Growing in billowing drifts with breathtaking flowers, blue plumbago is an easy-care, showy shrub with cottage garden appeal.
'Imperial Blue' is the most popular cultivar, with butterfly-attracting blossoms in vibrant blue with a hint of violet.
A blue flowering plant is a rarity in South Florida landscapes, and blue plumbago plays well with others, colorwise. It's especially nice combined with other plants with silvery foliage and those with pink, yellow or white flowers.
There's even a lesser-known white plumbago.
The flowers resemble those of phlox, and the petals are slightly sticky (like Post-It Notes). When trimming the plant - or brushing by it - expect to find little blue flower petals clinging to your skin or clothing.
The plumbago plant has a spreading, rambling habit that works best in an informal, naturalized setting, cottage garden or English garden style landscape design.
This evergreen shrub is a fast grower that blooms on and off all year - more in warmer weather.
It needs full to part sun to flower to perfection.
Blue plumbago is moderately drought-tolerant and it's cold hardy, growing anywhere in South Florida including Zone 9B.
Keep the plant trimmed to 3 feet or less...it can grow much larger, but looks its best when kept in bounds.
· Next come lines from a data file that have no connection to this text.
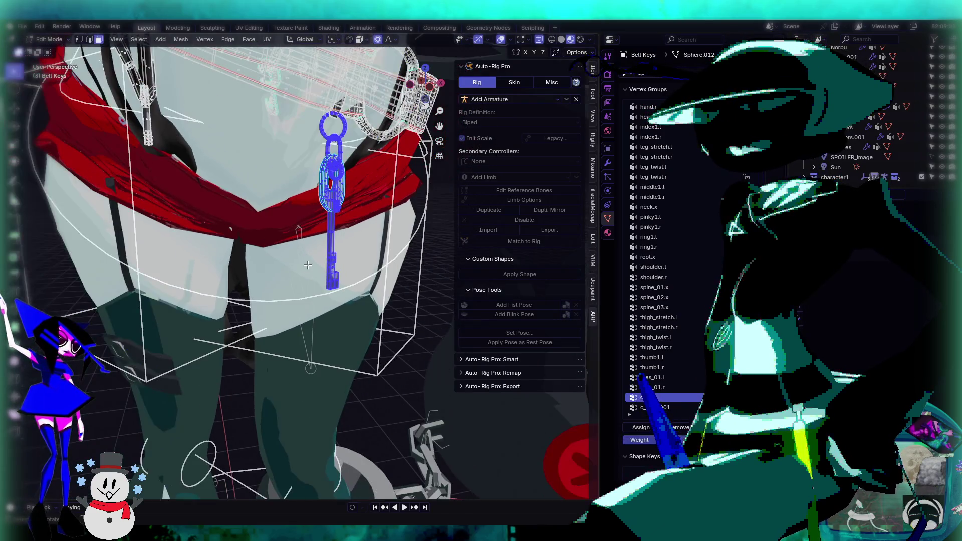
Step: Select the linked belt key vertices and remove them from thigh_stretch.r and thigh_stretch.l
{"action": "scroll", "coordinate": [301, 250], "scroll_direction": "down", "scroll_amount": 4}
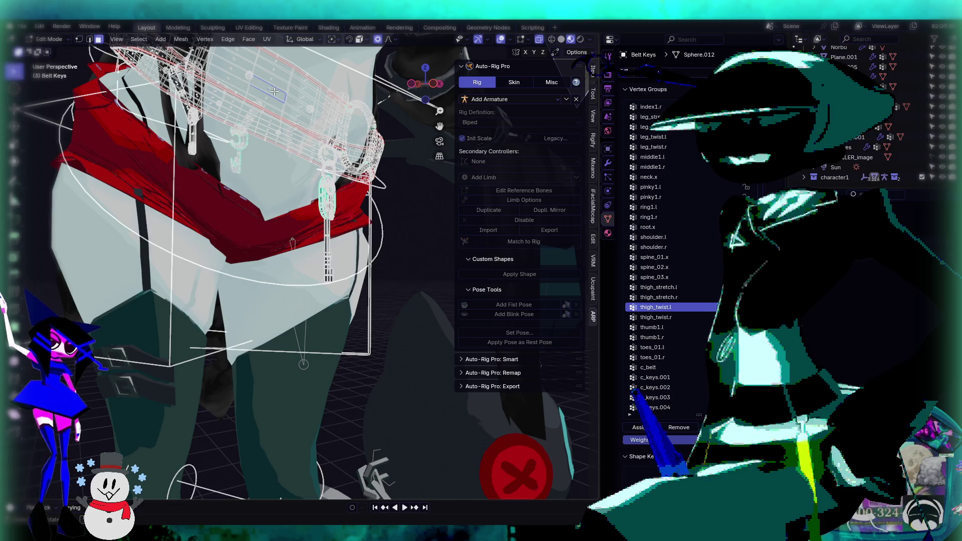
{"action": "double_click", "coordinate": [276, 92]}
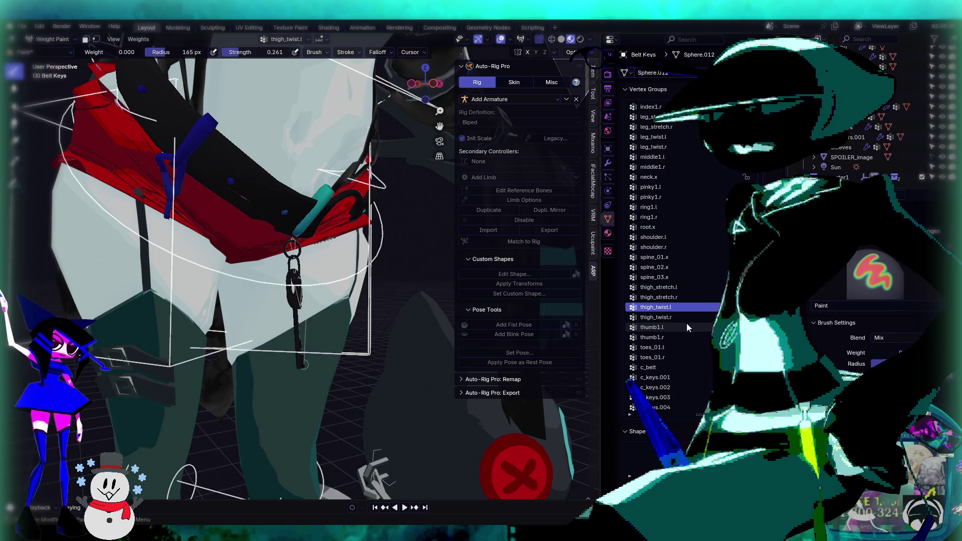
{"action": "key", "text": "Up"}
These shrubs are considered to be deer-resistant (though we make no promises).
Add top soil or organic peat moss to the hole when you plant. You may also want to add composted cow manure to the mix to enrich the soil.
Water regularly but give this shrub time to dry out between waterings.
Trim occasionally for shape, size and to keep it looking tidy. Don't use hedge trimmers - this type of plant is not for neat freaks; it doesn't lend itself to a manicured landscape.
Do a hard pruning in spring - late March or early April.
Important: You MUST give plumbago a good drink before a hard prune. If you cut it dry it won't ever fully recover.
Fertilize 3 times a year - in spring, summer and autumn - with a good granular fertilizer. You can supplement feedings with bone meal and/or liquid fertilizer to promote heavy bloom.
Plant 3 feet apart. It's important to give the plumbago plant plenty of space...the rambling growth can overtake its neighbors unless the shrub is spaced properly to begin with.
Plumbago looks fantastic cascading over the sides of a planter or container. Give it a regular drink but avoid overwatering.